- **Recorded data**:
○ ○ ○ ○ ○ ○ ○
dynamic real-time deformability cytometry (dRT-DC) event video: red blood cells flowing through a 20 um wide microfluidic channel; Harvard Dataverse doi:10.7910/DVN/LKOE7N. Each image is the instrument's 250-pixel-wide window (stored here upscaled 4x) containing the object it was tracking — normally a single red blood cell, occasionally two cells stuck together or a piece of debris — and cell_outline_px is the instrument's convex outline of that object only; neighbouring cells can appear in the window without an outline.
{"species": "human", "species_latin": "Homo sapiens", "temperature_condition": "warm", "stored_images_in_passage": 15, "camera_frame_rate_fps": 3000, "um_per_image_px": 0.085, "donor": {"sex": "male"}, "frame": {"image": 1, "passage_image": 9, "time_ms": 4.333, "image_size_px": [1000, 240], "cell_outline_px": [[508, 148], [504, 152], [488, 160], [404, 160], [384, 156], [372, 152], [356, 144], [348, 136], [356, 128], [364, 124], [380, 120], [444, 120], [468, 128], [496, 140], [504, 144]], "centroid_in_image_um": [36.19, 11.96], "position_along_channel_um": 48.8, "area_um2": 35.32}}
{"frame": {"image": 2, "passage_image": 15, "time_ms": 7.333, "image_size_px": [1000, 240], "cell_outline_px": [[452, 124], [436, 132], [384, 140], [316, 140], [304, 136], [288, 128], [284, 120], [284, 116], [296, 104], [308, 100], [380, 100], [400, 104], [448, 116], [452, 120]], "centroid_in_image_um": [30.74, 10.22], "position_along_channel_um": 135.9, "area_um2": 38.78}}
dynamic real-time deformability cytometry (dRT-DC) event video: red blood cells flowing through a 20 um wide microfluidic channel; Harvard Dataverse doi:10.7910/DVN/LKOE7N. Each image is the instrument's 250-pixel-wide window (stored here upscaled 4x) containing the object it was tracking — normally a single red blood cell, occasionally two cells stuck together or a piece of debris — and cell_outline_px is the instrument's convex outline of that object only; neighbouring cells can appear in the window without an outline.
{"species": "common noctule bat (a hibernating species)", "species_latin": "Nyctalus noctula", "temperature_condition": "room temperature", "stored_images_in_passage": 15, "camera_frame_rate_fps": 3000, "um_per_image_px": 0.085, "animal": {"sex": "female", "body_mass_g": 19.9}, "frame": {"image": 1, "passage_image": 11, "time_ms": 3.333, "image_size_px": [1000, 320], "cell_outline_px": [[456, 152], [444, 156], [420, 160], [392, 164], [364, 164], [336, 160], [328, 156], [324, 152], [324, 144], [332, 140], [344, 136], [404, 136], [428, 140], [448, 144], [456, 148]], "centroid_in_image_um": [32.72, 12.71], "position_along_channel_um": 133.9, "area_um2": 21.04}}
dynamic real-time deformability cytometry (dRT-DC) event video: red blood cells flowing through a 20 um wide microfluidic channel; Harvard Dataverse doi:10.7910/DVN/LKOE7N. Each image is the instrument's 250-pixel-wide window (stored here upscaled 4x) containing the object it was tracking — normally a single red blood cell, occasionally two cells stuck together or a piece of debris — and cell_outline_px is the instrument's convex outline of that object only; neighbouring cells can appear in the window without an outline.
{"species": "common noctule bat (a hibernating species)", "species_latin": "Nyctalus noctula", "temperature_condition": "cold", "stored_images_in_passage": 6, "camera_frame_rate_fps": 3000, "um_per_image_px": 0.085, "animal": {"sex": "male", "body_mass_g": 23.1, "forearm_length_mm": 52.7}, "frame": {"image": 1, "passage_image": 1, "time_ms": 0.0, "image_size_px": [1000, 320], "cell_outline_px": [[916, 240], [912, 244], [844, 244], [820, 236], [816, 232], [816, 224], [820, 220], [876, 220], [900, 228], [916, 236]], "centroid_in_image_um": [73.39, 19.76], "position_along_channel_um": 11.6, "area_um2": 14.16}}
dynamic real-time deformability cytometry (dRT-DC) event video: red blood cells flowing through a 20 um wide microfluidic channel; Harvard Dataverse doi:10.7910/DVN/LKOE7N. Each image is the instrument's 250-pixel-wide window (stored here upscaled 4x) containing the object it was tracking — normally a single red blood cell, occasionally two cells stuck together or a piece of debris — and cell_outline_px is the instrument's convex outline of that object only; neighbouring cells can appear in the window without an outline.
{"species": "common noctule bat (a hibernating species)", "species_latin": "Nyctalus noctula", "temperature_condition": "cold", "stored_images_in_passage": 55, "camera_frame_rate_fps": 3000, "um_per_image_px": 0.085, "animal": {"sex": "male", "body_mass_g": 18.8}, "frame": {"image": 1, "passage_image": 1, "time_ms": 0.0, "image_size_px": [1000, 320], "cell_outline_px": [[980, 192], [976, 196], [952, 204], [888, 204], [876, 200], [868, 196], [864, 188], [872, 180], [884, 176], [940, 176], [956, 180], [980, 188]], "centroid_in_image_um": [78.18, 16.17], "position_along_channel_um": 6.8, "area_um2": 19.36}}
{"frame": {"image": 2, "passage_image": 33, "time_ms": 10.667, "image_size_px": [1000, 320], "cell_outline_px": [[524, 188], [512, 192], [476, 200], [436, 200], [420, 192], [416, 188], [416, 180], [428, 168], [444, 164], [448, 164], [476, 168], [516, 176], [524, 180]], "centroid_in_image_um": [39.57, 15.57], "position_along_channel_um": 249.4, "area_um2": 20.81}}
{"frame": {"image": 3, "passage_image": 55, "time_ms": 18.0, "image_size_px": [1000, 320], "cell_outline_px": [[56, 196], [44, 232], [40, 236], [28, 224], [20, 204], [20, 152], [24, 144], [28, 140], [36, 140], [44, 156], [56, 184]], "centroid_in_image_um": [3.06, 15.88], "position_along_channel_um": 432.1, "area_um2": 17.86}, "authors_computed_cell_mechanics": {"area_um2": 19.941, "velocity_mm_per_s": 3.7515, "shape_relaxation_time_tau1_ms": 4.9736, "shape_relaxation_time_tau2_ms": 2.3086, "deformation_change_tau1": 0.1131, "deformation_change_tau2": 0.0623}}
○ ○ ○ ○ ○ ○ ○
- **Problem description**: Each line must be given again exactly as written above.

- **Task output**:
dynamic real-time deformability cytometry (dRT-DC) event video: red blood cells flowing through a 20 um wide microfluidic channel; Harvard Dataverse doi:10.7910/DVN/LKOE7N. Each image is the instrument's 250-pixel-wide window (stored here upscaled 4x) containing the object it was tracking — normally a single red blood cell, occasionally two cells stuck together or a piece of debris — and cell_outline_px is the instrument's convex outline of that object only; neighbouring cells can appear in the window without an outline.
{"species": "human", "species_latin": "Homo sapiens", "temperature_condition": "warm", "stored_images_in_passage": 15, "camera_frame_rate_fps": 3000, "um_per_image_px": 0.085, "donor": {"sex": "male"}, "frame": {"image": 1, "passage_image": 9, "time_ms": 4.333, "image_size_px": [1000, 240], "cell_outline_px": [[508, 148], [504, 152], [488, 160], [404, 160], [384, 156], [372, 152], [356, 144], [348, 136], [356, 128], [364, 124], [380, 120], [444, 120], [468, 128], [496, 140], [504, 144]], "centroid_in_image_um": [36.19, 11.96], "position_along_channel_um": 48.8, "area_um2": 35.32}}
{"frame": {"image": 2, "passage_image": 15, "time_ms": 7.333, "image_size_px": [1000, 240], "cell_outline_px": [[452, 124], [436, 132], [384, 140], [316, 140], [304, 136], [288, 128], [284, 120], [284, 116], [296, 104], [308, 100], [380, 100], [400, 104], [448, 116], [452, 120]], "centroid_in_image_um": [30.74, 10.22], "position_along_channel_um": 135.9, "area_um2": 38.78}}
dynamic real-time deformability cytometry (dRT-DC) event video: red blood cells flowing through a 20 um wide microfluidic channel; Harvard Dataverse doi:10.7910/DVN/LKOE7N. Each image is the instrument's 250-pixel-wide window (stored here upscaled 4x) containing the object it was tracking — normally a single red blood cell, occasionally two cells stuck together or a piece of debris — and cell_outline_px is the instrument's convex outline of that object only; neighbouring cells can appear in the window without an outline.
{"species": "common noctule bat (a hibernating species)", "species_latin": "Nyctalus noctula", "temperature_condition": "room temperature", "stored_images_in_passage": 15, "camera_frame_rate_fps": 3000, "um_per_image_px": 0.085, "animal": {"sex": "female", "body_mass_g": 19.9}, "frame": {"image": 1, "passage_image": 11, "time_ms": 3.333, "image_size_px": [1000, 320], "cell_outline_px": [[456, 152], [444, 156], [420, 160], [392, 164], [364, 164], [336, 160], [328, 156], [324, 152], [324, 144], [332, 140], [344, 136], [404, 136], [428, 140], [448, 144], [456, 148]], "centroid_in_image_um": [32.72, 12.71], "position_along_channel_um": 133.9, "area_um2": 21.04}}
dynamic real-time deformability cytometry (dRT-DC) event video: red blood cells flowing through a 20 um wide microfluidic channel; Harvard Dataverse doi:10.7910/DVN/LKOE7N. Each image is the instrument's 250-pixel-wide window (stored here upscaled 4x) containing the object it was tracking — normally a single red blood cell, occasionally two cells stuck together or a piece of debris — and cell_outline_px is the instrument's convex outline of that object only; neighbouring cells can appear in the window without an outline.
{"species": "common noctule bat (a hibernating species)", "species_latin": "Nyctalus noctula", "temperature_condition": "cold", "stored_images_in_passage": 6, "camera_frame_rate_fps": 3000, "um_per_image_px": 0.085, "animal": {"sex": "male", "body_mass_g": 23.1, "forearm_length_mm": 52.7}, "frame": {"image": 1, "passage_image": 1, "time_ms": 0.0, "image_size_px": [1000, 320], "cell_outline_px": [[916, 240], [912, 244], [844, 244], [820, 236], [816, 232], [816, 224], [820, 220], [876, 220], [900, 228], [916, 236]], "centroid_in_image_um": [73.39, 19.76], "position_along_channel_um": 11.6, "area_um2": 14.16}}
dynamic real-time deformability cytometry (dRT-DC) event video: red blood cells flowing through a 20 um wide microfluidic channel; Harvard Dataverse doi:10.7910/DVN/LKOE7N. Each image is the instrument's 250-pixel-wide window (stored here upscaled 4x) containing the object it was tracking — normally a single red blood cell, occasionally two cells stuck together or a piece of debris — and cell_outline_px is the instrument's convex outline of that object only; neighbouring cells can appear in the window without an outline.
{"species": "common noctule bat (a hibernating species)", "species_latin": "Nyctalus noctula", "temperature_condition": "cold", "stored_images_in_passage": 55, "camera_frame_rate_fps": 3000, "um_per_image_px": 0.085, "animal": {"sex": "male", "body_mass_g": 18.8}, "frame": {"image": 1, "passage_image": 1, "time_ms": 0.0, "image_size_px": [1000, 320], "cell_outline_px": [[980, 192], [976, 196], [952, 204], [888, 204], [876, 200], [868, 196], [864, 188], [872, 180], [884, 176], [940, 176], [956, 180], [980, 188]], "centroid_in_image_um": [78.18, 16.17], "position_along_channel_um": 6.8, "area_um2": 19.36}}
{"frame": {"image": 2, "passage_image": 33, "time_ms": 10.667, "image_size_px": [1000, 320], "cell_outline_px": [[524, 188], [512, 192], [476, 200], [436, 200], [420, 192], [416, 188], [416, 180], [428, 168], [444, 164], [448, 164], [476, 168], [516, 176], [524, 180]], "centroid_in_image_um": [39.57, 15.57], "position_along_channel_um": 249.4, "area_um2": 20.81}}
{"frame": {"image": 3, "passage_image": 55, "time_ms": 18.0, "image_size_px": [1000, 320], "cell_outline_px": [[56, 196], [44, 232], [40, 236], [28, 224], [20, 204], [20, 152], [24, 144], [28, 140], [36, 140], [44, 156], [56, 184]], "centroid_in_image_um": [3.06, 15.88], "position_along_channel_um": 432.1, "area_um2": 17.86}, "authors_computed_cell_mechanics": {"area_um2": 19.941, "velocity_mm_per_s": 3.7515, "shape_relaxation_time_tau1_ms": 4.9736, "shape_relaxation_time_tau2_ms": 2.3086, "deformation_change_tau1": 0.1131, "deformation_change_tau2": 0.0623}}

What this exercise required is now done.